> _INSTRUCTIONS TO FOLLOW_
What is the number of lines below that include "Aramızda"? Give that number alone.

> _SOURCE DATA_

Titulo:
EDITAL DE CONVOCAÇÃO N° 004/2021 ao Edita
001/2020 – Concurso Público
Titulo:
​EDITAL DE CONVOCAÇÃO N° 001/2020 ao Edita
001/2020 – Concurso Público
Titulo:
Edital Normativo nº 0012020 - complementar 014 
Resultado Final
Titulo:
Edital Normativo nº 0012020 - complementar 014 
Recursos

--

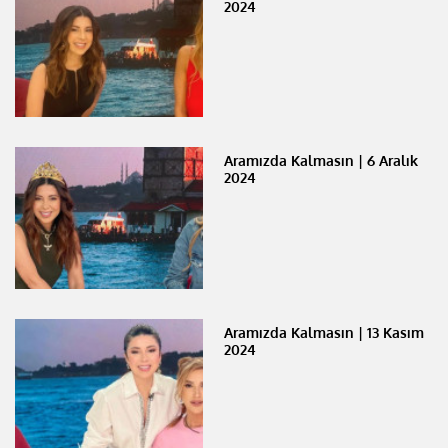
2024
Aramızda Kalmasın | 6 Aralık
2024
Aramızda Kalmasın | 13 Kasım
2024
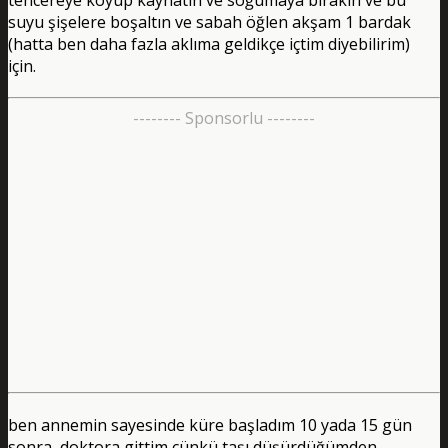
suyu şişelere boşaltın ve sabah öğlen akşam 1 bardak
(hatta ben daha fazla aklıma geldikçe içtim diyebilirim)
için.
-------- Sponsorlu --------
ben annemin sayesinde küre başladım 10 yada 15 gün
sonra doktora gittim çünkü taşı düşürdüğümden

> _RESULT FOR THIS TASK_
2